• THE PROBLEM: Omit the pictures. Print each entry below exactly.

Dataset entries:
·····
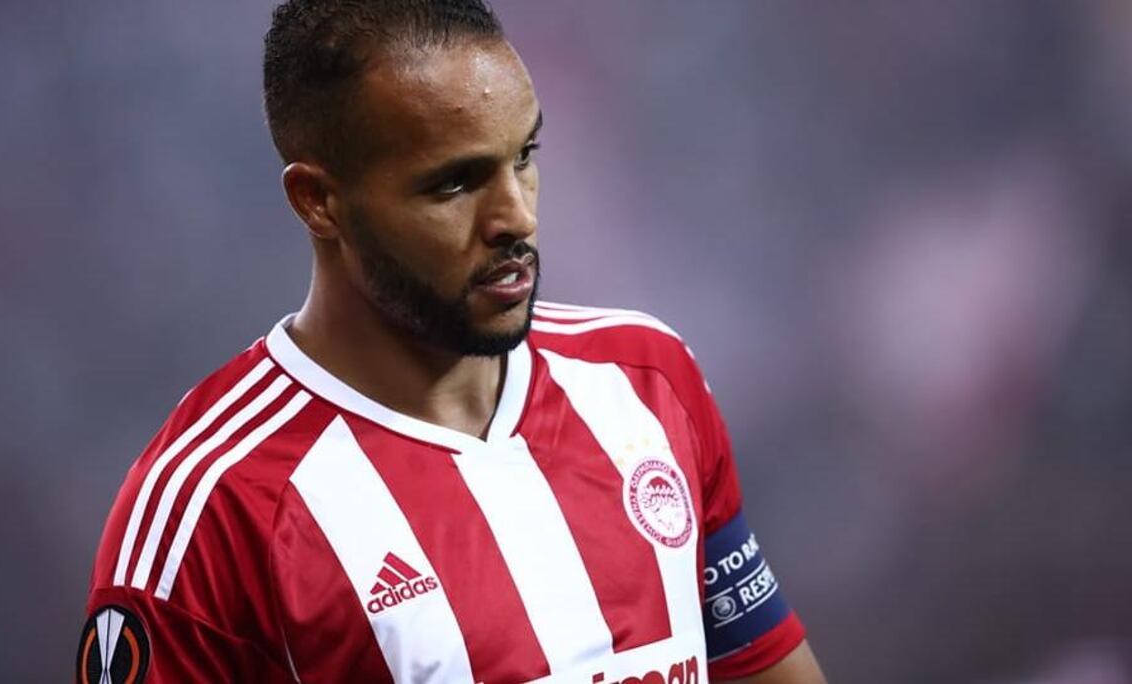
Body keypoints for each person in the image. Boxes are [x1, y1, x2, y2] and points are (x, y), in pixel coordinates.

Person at [76, 1, 827, 682]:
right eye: (455, 184)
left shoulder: (646, 379)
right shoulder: (214, 506)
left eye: (524, 157)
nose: (516, 216)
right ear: (318, 201)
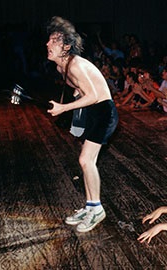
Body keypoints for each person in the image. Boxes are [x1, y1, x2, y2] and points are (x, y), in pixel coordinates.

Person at [45, 16, 118, 232]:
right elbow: (83, 91)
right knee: (86, 161)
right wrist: (76, 98)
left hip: (104, 112)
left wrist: (63, 108)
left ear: (66, 46)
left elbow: (95, 95)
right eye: (48, 40)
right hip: (93, 113)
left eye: (54, 41)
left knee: (86, 160)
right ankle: (90, 205)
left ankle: (97, 209)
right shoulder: (62, 68)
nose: (47, 44)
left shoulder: (75, 64)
·····
• WRITTEN SOLUTION:
Body keypoints for each person in the image. Boxes are [x1, y1, x2, y2] and points are (x, y), in pixel coordinates.

Person at [76, 1, 827, 682]:
right eye: (455, 184)
left shoulder: (646, 379)
right shoulder: (214, 506)
left eye: (524, 157)
nose: (516, 216)
right ear: (318, 201)
Body keypoints for each person in the image. Boxes are [x1, y1, x2, y2] and points are (x, y), in pixel coordinates.

Person at [45, 16, 118, 232]:
right elbow: (83, 91)
right knee: (86, 161)
right wrist: (76, 98)
left hip: (104, 112)
left wrist: (63, 108)
left ear: (66, 46)
left elbow: (95, 95)
right eye: (48, 40)
right hip: (93, 113)
left eye: (54, 41)
left knee: (86, 160)
right ankle: (90, 205)
left ankle: (97, 209)
right shoulder: (62, 68)
nose: (47, 44)
left shoulder: (75, 64)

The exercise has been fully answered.